Cuccinelli then warned that McAuliffe might follow the lead of the U.S. Department of Justice, two Governors of California, and the Attorneys General of Illinois, New Mexico, Pennsylvania, and other states in refusing to defend marriage inequality provisions they believe to be in clear violation of the U.S. Constitution:
CUCCINELLI: I would note that my opponent appears poised, based on some of his comments — during the campaign, to not defend our state constitution. Now look, as attorney general, I’ve defended laws whether I like them or not.
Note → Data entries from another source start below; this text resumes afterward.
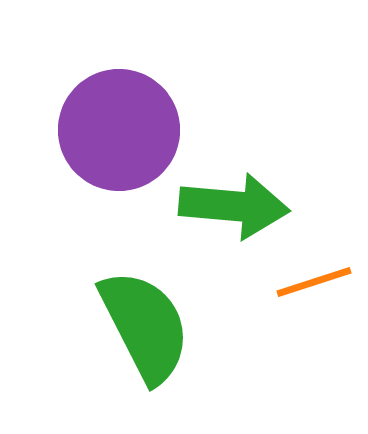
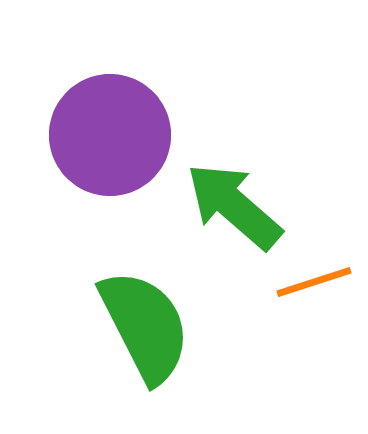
purple circle: moved 9 px left, 5 px down
green arrow: rotated 144 degrees counterclockwise
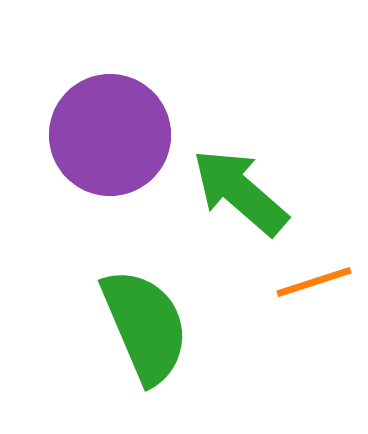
green arrow: moved 6 px right, 14 px up
green semicircle: rotated 4 degrees clockwise
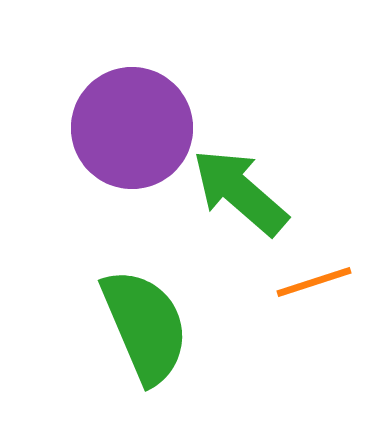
purple circle: moved 22 px right, 7 px up
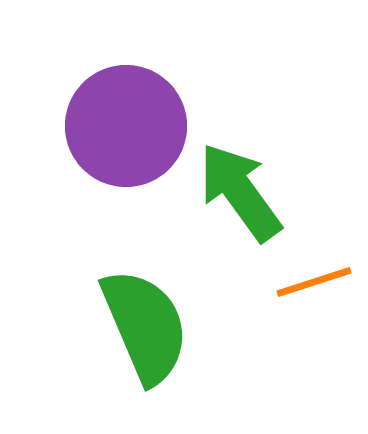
purple circle: moved 6 px left, 2 px up
green arrow: rotated 13 degrees clockwise
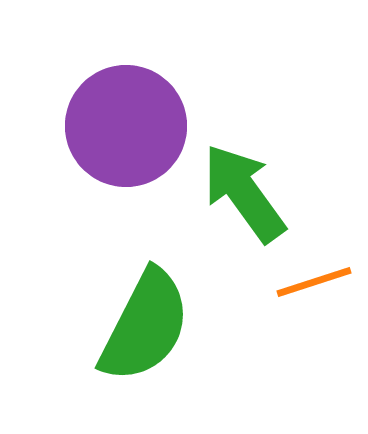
green arrow: moved 4 px right, 1 px down
green semicircle: rotated 50 degrees clockwise
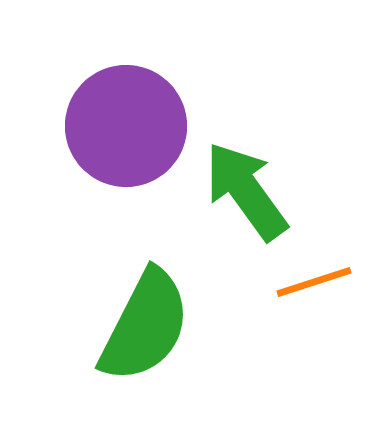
green arrow: moved 2 px right, 2 px up
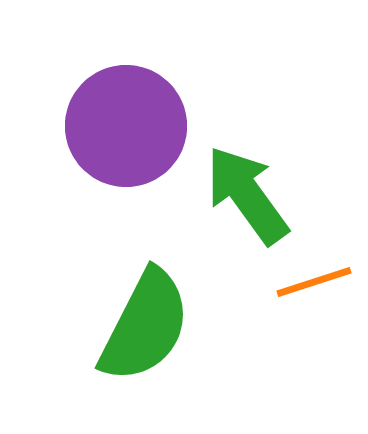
green arrow: moved 1 px right, 4 px down
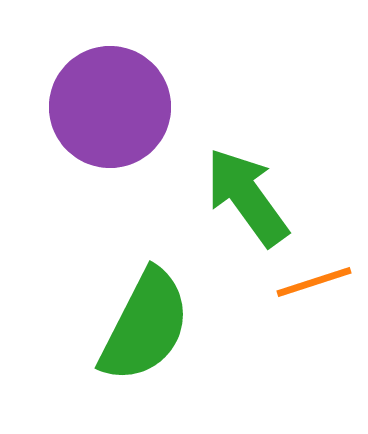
purple circle: moved 16 px left, 19 px up
green arrow: moved 2 px down
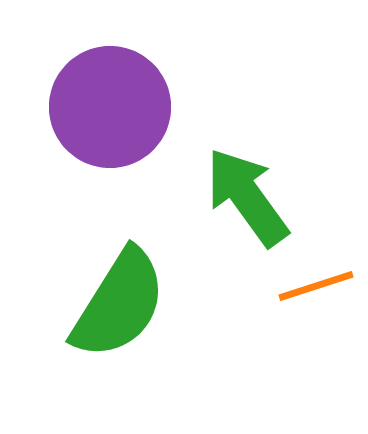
orange line: moved 2 px right, 4 px down
green semicircle: moved 26 px left, 22 px up; rotated 5 degrees clockwise
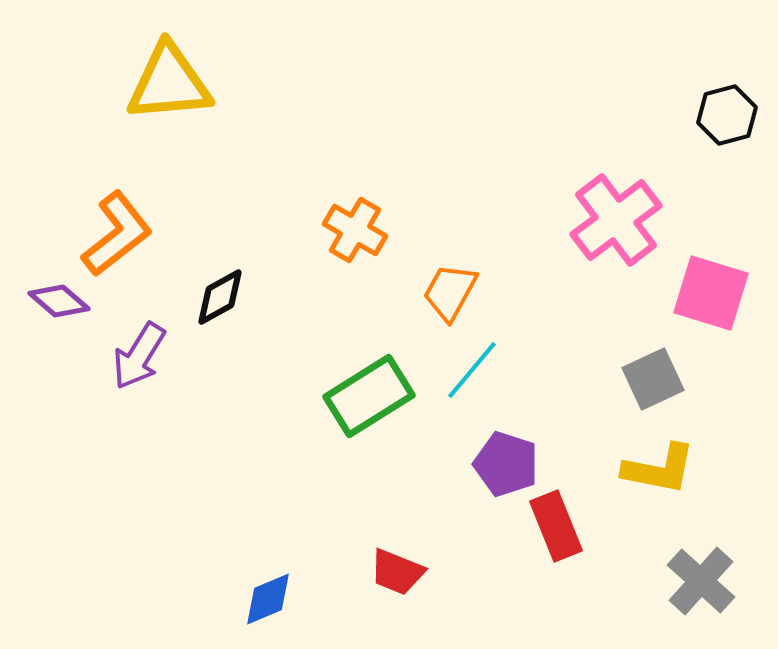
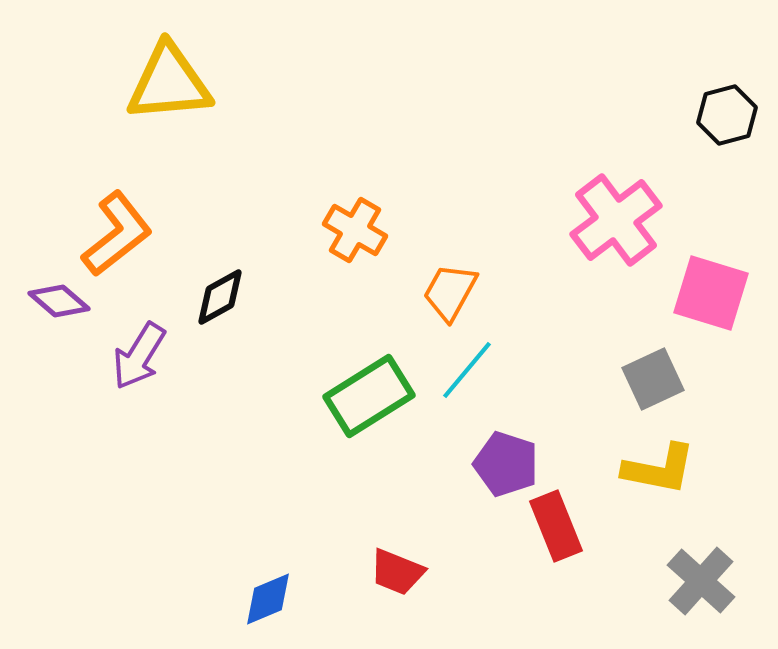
cyan line: moved 5 px left
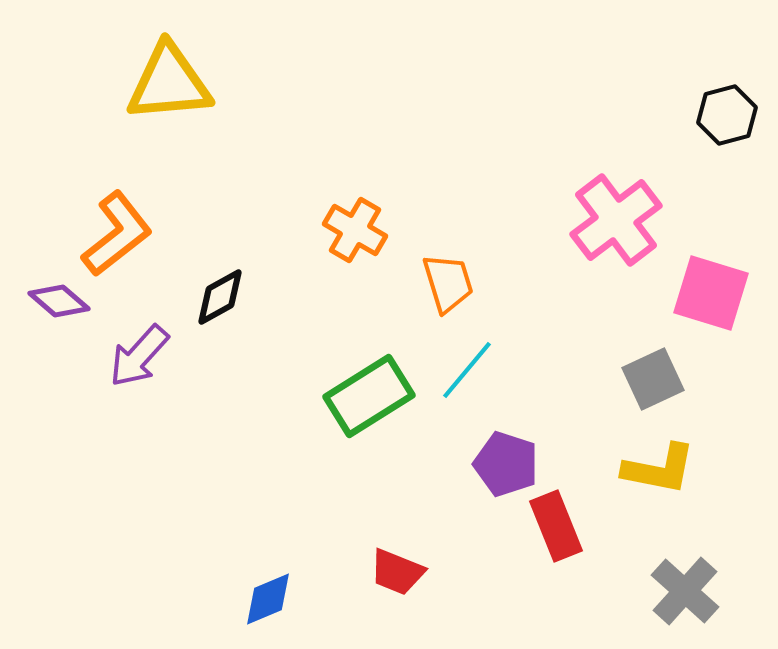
orange trapezoid: moved 2 px left, 9 px up; rotated 134 degrees clockwise
purple arrow: rotated 10 degrees clockwise
gray cross: moved 16 px left, 10 px down
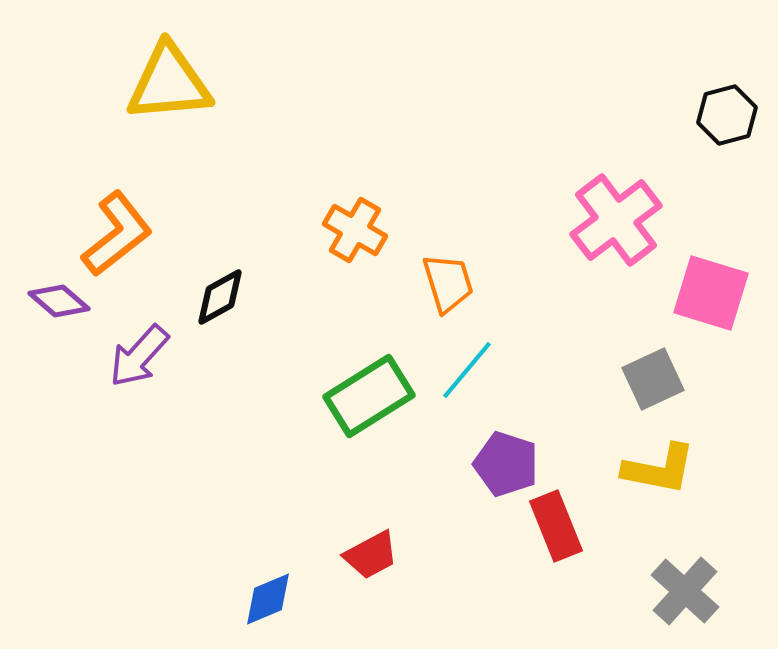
red trapezoid: moved 26 px left, 17 px up; rotated 50 degrees counterclockwise
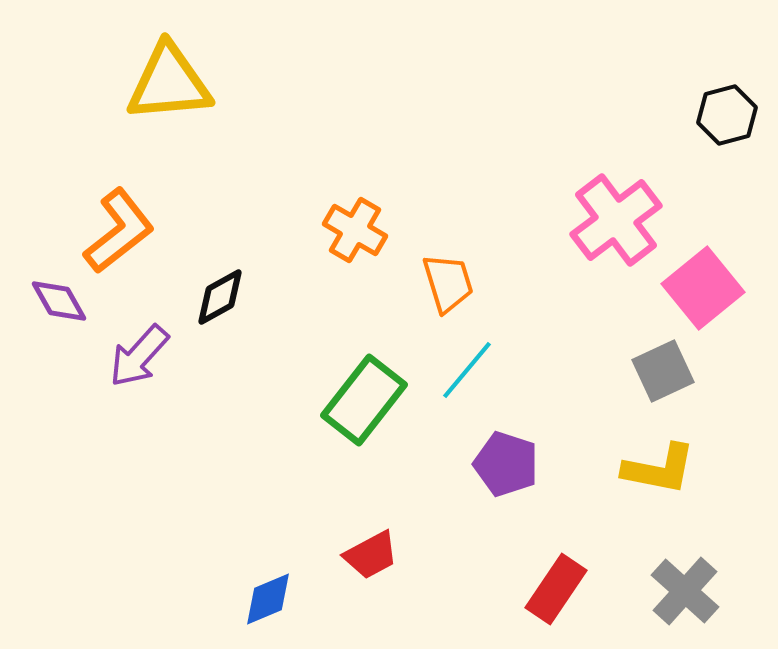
orange L-shape: moved 2 px right, 3 px up
pink square: moved 8 px left, 5 px up; rotated 34 degrees clockwise
purple diamond: rotated 20 degrees clockwise
gray square: moved 10 px right, 8 px up
green rectangle: moved 5 px left, 4 px down; rotated 20 degrees counterclockwise
red rectangle: moved 63 px down; rotated 56 degrees clockwise
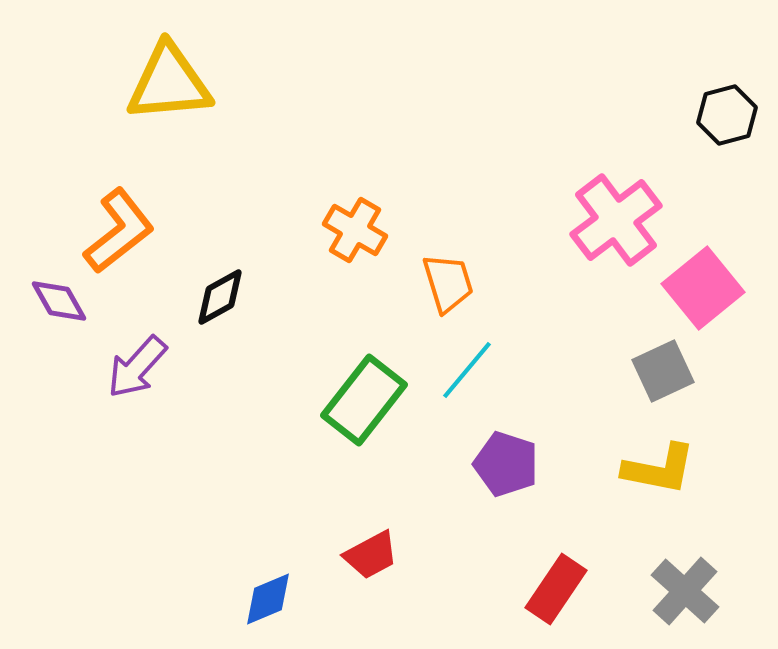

And as pointed out by a former Democrat attorney general, Tony Troy, a pattern for Terry, though, that’s been emerging is that he seems to think he gets to decide which laws and which parts of the Virginia Constitution that you’re obligated to defend as the Virginia governor.
The oath of office for the governor of Virginia — and the one Cuccinelli took in 2010 as AG — includes a solemn vows first to “support the constitution of the United States” and second to support “the constitution of the Commonwealth of Virginia.” Article VI, Clause 2 of the United States Constitution makes clear that the federal constitution takes precedence over state constitutions — so when the two are in conflict, it is absolutely up to the governor and attorney general to make that decision.
Moreover, Cuccinelli himself has refused to defend laws that he deems unconstitutional. Indeed earlier this month, his spokesman noted, “If the attorney general’s analysis shows that a law is unconstitutional, he has a legal obligation to not defend it.” Indeed in 2009, Cuccinelli himself said in a debate, “I will not defend what I, in my judgment, deem to be an unconstitutional law.” “If I determine it not to be constitutional,” he explained then, “I will not defend it. My first obligation is to the Constitution and the people of Virginia.”